Let us go then, you and I,
When the evening is spread out against the sky
Like a parchment spread upon a table;
Let us go, through certain half-deserted streets,
The muttering retreats
Of restless nights in volcanic mountains
And tumbled monasteries with scallop-shells:
Streets that follow like a Roman road
Of insidious intent
To lead you to an overwhelming question. . .
Oh, do not ask, “What is it?”
Let us go and make our visit.
To paraphrase T.S. Eliot, that is. I spent my morning in the Archives Departmentales de Puy-de-Dome (henceforth ADPdD), and WOW is it a different experience than the Bibliotheque Nationale. First of all, it took less than fifteen minutes to drive to from the hotel, despite some GPS mishaps. Secondly, despite it’s incredibly modern appearance:
it is an absolutely inviting place filled with many more medieval manuscripts than I expected. And thirdly, and most importantly, the staff was incredibly eager to help out a poor American doctoral candidate who just wanted to see their oldest documents.
Now, I will admit, that barring seeing a couple of manuscripts at a semi-distance, I did not get to play with ancient documents in their physical form today–that’s tomorrow morning. What I did get to do was browse through a helpfully organize CD of high-quality, recent, digital photographs of some of their oldest documents, working my way through them slowly and doing some transcription along the way. When, by the time I had arranged to leave, I had not finished looking through the files I had at hand, the archivist offered to make me a copy of the CD, with 52 primary documents in high-quality photo on it, for 8 euros. 8 EUROS. I can’t buy a sandwich and coffee at a tolerable cafe most places for 8 euros, but I can have 52 9th-11th century documents in high-res copy for that much.
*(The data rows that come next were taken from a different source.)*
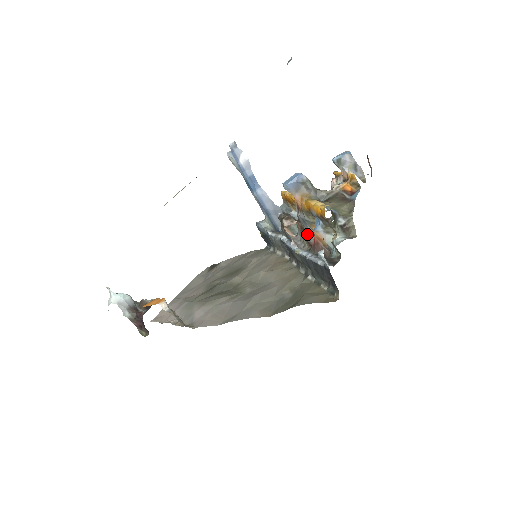
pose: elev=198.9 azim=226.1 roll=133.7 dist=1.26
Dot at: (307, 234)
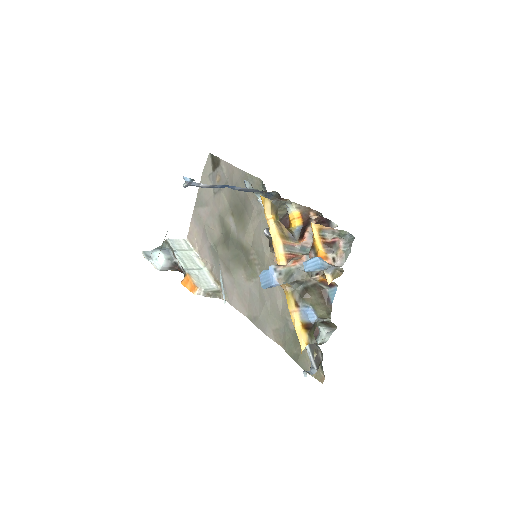
Dot at: occluded
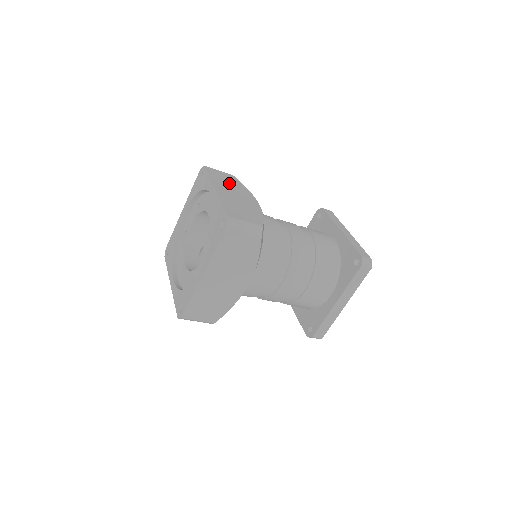
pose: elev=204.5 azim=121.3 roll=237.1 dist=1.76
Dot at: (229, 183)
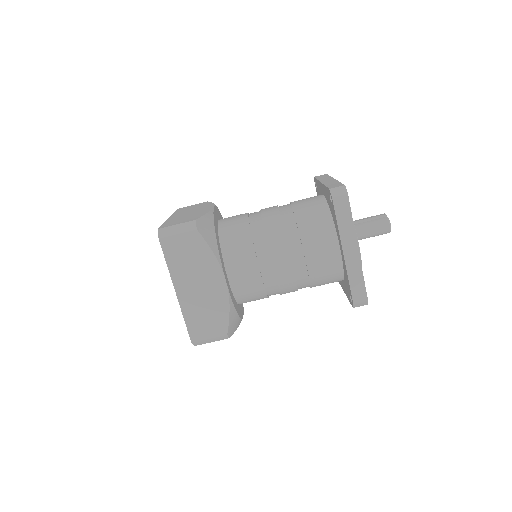
Dot at: (193, 208)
Have I mentioned I love the archives?
Tomorrow I’ll be going back to look at a document from Urban II promising protection for the churches of Auvergne and to keep trolling the archives for more gems. My life is hard.
I have an awful lot more I could post about, with massive numbers of pictures from this afternoon, but you’re going to have to wait until the weekend for me to catch up, intrepid readers. Uploading the pictures to my netbook, let alone sorting through them, is taking too long, and I have another full itinerary tomorrow. However, let me give you some links to get you going. This afternoon I hit:
I’ll get pictures up from today…Friday, when I’m back in Paris. Until then, all of you should come up with good reasons to come live, work and study in Auvergne. It’s absolutely amazing here.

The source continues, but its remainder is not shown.